I’ve just finished supervising a tech putting a cast on a broken arm when one of the night nurses, Eileen, rushes over, her normally calm eyes full of concern.

“Dr. Rubin, I need your help with the patient in Room 7. He’s one of the attending’s patients, and I can’t get an IV line; his veins are very hard. Can you bring the ultrasound machine? It’s a serious case — diabetic ketoacidosis — and he keeps insisting that he wants to leave.”

“I’ll be there in a moment,” I say reassuringly. With a portable ultrasound machine in tow, I knock gently on the door to Room 7 and step inside.

The heavy young man on the table is pale and sweaty, panting heavily. There’s a well-known medical rule — if your patient is sweating, you should be, too.

“I’m gonna leave,” he growls, running a hand over his shaved head. “You’re not sticking me anymore, and I’m not staying in this place.”

“My name is Dr. Rubin,” I say soothingly. “I understand that the nurse tried to put in an IV line a few times, and that can be painful, but with this ultrasound machine, we’ll find your vein quickly, and you’ll be fine.”

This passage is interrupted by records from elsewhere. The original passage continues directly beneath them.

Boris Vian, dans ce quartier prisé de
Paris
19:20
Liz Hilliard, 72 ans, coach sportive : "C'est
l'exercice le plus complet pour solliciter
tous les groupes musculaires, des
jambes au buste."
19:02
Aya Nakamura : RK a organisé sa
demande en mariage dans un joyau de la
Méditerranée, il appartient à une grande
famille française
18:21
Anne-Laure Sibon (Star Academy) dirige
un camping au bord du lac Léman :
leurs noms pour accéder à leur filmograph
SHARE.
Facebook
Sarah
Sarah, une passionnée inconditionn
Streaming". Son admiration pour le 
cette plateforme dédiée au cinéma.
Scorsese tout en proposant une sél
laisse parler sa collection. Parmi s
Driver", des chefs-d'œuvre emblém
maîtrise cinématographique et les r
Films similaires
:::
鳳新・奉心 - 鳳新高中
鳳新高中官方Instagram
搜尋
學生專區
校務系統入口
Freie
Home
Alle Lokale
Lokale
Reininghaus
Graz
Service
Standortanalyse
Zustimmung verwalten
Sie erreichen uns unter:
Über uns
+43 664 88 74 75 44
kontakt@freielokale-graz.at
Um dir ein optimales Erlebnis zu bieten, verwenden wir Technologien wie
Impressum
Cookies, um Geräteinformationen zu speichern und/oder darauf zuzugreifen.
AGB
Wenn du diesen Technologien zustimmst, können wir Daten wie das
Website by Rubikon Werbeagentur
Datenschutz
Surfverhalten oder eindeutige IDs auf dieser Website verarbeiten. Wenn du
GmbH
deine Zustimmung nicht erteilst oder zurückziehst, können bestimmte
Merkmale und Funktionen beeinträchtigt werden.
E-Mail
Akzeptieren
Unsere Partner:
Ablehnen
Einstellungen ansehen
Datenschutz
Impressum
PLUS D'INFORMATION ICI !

He still looks sulky, but at least he’s not barging past me. I do a quick assessment and notice the telltale fruity-smelling breath as I come closer. Diabetic ketoacidosis is a serious complication of diabetes, where acid builds up in the blood, and can cause swelling in the brain. It’s not something to play around with. This patient needs to get to the ICU immediately, but to transfer him, we need an IV.

Applying gel on his arm before using the venous ultrasound, I suddenly notice what’s on his hands: bold, black swastikas. And his arms… right where I’m going to place the gel, are lightning bolts, a leering, empty-eyed skull, and the initials: SS.

I’m frozen, staring at the black ink on his chalky white skin… seeing another arm, a smaller, older arm, with a straggling line of blue numbers tattooed onto the flesh.

My grandparents were survivors, and I’ve grown up with stories of their years in the death camps. My visceral reaction is to flinch and step away.

“Will it hurt?” My gaze snaps back to the patient’s face, and I see the uncertainty in his eyes, the fear. “Because if it will, I’m going. You can’t make me stay here!”

I know one thing: If he leaves without treatment, he’s not going to survive.

The irony is exquisite — a frum Jew, dragged out of bed on Shabbos, to make sure that a neo-Nazi skinhead doesn’t die…. I’m here because of aiva, to prevent hatred of Jews, and I’m going to treat an anti-Semite.

“If you leave, you’re going to die,” I tell him bluntly. “Let me start treatment.”

“I don’t want to die,” he whispers. I carefully smear the gel on his SS tattoo and use the ultrasound machine to gently guide the needle into the proper vein. Lifegiving fluid flows, right through the skull’s dark eye sockets.

Will saving this man ultimately help other Jews? I don’t know, but I can hope.

And I do what needs to be done.

Because I’m a doctor, and doctors are supposed to heal.

 

The characters in this series are composites; all the stories are true.

 

The halachos of residency and Shabbos are varied and complicated. One should consult with their posek before making any decisions.